[Info-vax] OS implementation languages
Johnny Billquist
bqt at softjar.se
Thu Sep 14 06:53:50 EDT 2023
On 2023-09-14 10:39, Bob Eager wrote:
> On Thu, 14 Sep 2023 08:39:03 +0000, Bob Eager wrote:
>
>> On Wed, 13 Sep 2023 22:19:29 -0400, Arne Vajhøj wrote:
>>
>>> On 9/13/2023 9:30 PM, gah4 wrote:
>>>> On Tuesday, September 12, 2023 at 5:15:44 AM UTC-7, Simon Clubley
>>>> wrote:
>>>>> On 2023-09-11, gah4 <ga... at u.washington.edu> wrote:
>>>>
>>>>>> Maybe I don't know how everyone uses PHP, but the use I have seen is
>>>>>> inside HTML.
>>>>
>>>>>> It is then processed by PHP before it is seen by the HTML parser.
>>>>
>>>>>> Even more, though PHP has to find its code inside arbitrary HTML,
>>>>>> without actually parsing HTML.
>>>>
>>>>> That's what the PHP open and close tags are for.
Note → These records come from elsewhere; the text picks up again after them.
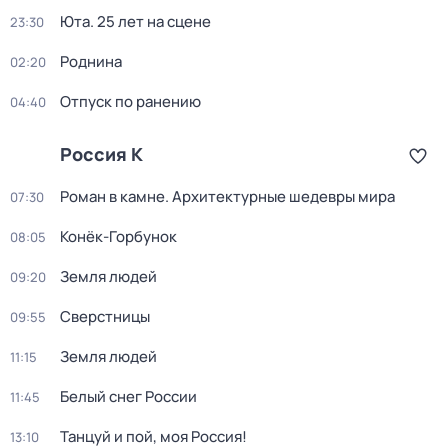
Юта. 25 лет на сцене
23:30
Роднина
02:20
Отпуск по ранению
04:40
Россия К
Роман в камне. Архитектурные шедевры мира
07:30
Конёк-Горбунок
08:05
Земля людей
09:20
Сверстницы
09:55
Земля людей
11:15
Белый снег России
11:45
Танцуй и пой, моя Россия!
13:10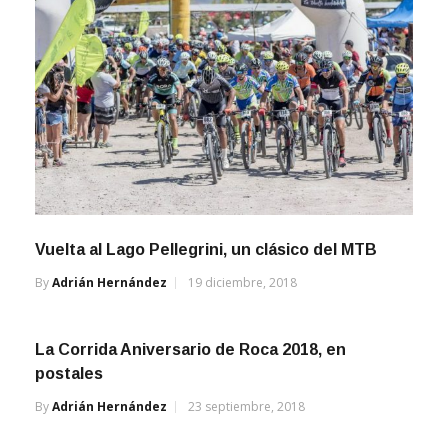
Vuelta al Lago Pellegrini, un clásico del MTB
By
Adrián Hernández
19 diciembre, 2018
La Corrida Aniversario de Roca 2018, en
postales
By
Adrián Hernández
23 septiembre, 2018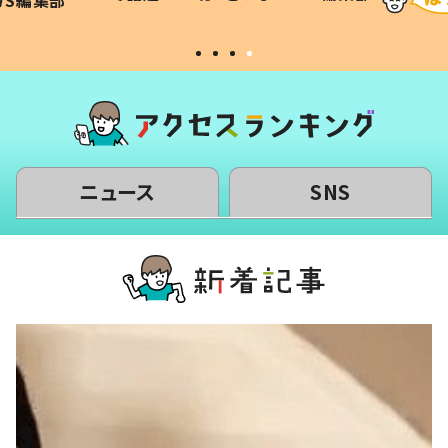
WS編集部
#令和の子
い」
ニュース
SNS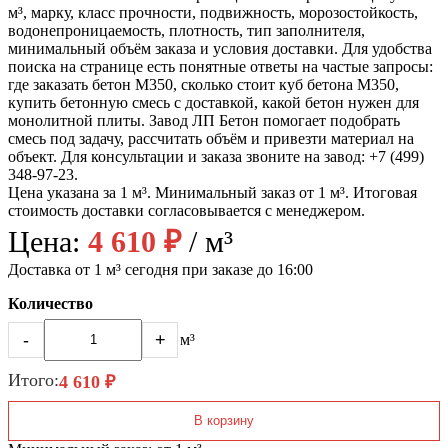
м³, марку, класс прочности, подвижность, морозостойкость,
водонепроницаемость, плотность, тип заполнителя,
минимальный объём заказа и условия доставки. Для удобства
поиска на странице есть понятные ответы на частые запросы:
где заказать бетон М350, сколько стоит куб бетона М350,
купить бетонную смесь с доставкой, какой бетон нужен для
монолитной плиты. Завод ЛП Бетон помогает подобрать
смесь под задачу, рассчитать объём и привезти материал на
объект. Для консультации и заказа звоните на завод: +7 (499)
348-97-23.
Цена указана за 1 м³. Минимальный заказ от 1 м³. Итоговая
стоимость доставки согласовывается с менеджером.
Цена:
4 610 ₽
/ м³
Доставка от 1 м³ сегодня при заказе до 16:00
Количество
-
+
м³
Итого:
4 610 ₽
В корзину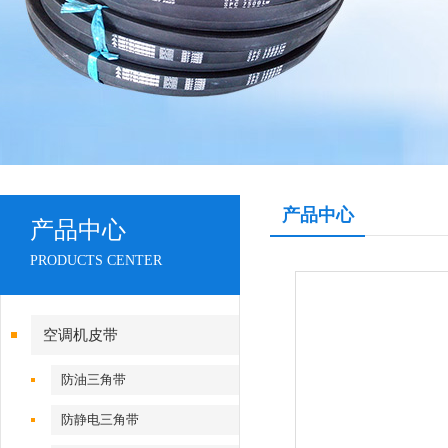
产品中心
产品中心
PRODUCTS CENTER
空调机皮带
防油三角带
防静电三角带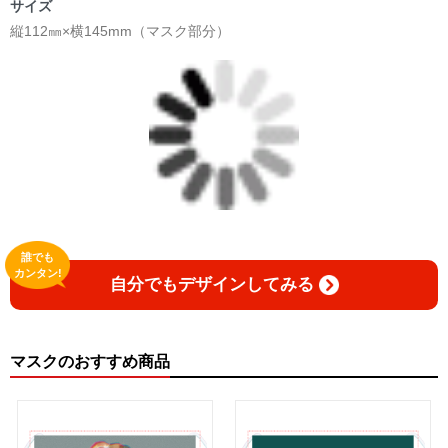
サイズ
縦112㎜×横145mm（マスク部分）
誰でも
カンタン!
自分でもデザインしてみる
マスクのおすすめ商品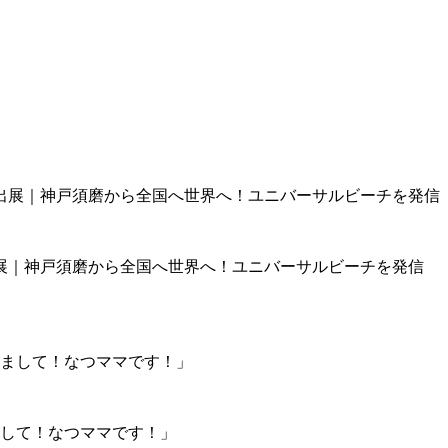
展｜神戸須磨から全国へ世界へ！ユニバーサルビーチを発信
まして！なつママです！」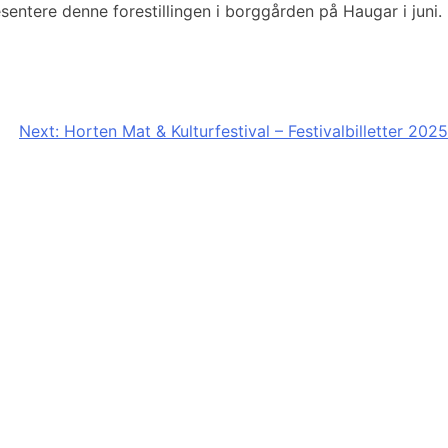
sentere denne forestillingen i borggården på Haugar i juni.
Next:
Horten Mat & Kulturfestival – Festivalbilletter 2025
Anything inside them
>>>>> is treated as PHP code and anything outside them is not.
>>>>
>>>> OK, but here is the part that I don't know. Say that the PHP tags are
>>>> in quoted strings. Does it still see them? If it isn't parsing HTML,
>>>> it has to be sure that it recognizes only the real open and close
>>>> tags.
>>>
>>> Quotes does not have any special meaning in literal text.
>>>
>>> C:\Work>type q.php "'"'<?php echo "Hi from PHP"; ?>'"'"
>>>
>>> C:\Work>php q.php "'"'Hi from PHP'"'"
>>
>> How about:
>>
>> <h2 id="tag<?php>xxxxx</h2> ?
>
> Sorry, should be:
>
> <h2 id="tag<?php">xxxxx</h2> ?
I would say it's not the quotes that are the most relevant in this. The
fact that you are already inside a tag blocks it from being interpreted
as a tag. Quotes or not.
Until the terminating bracken for the <h2, nothing is parsed, unless it
is the specific parsing of the h2 tag.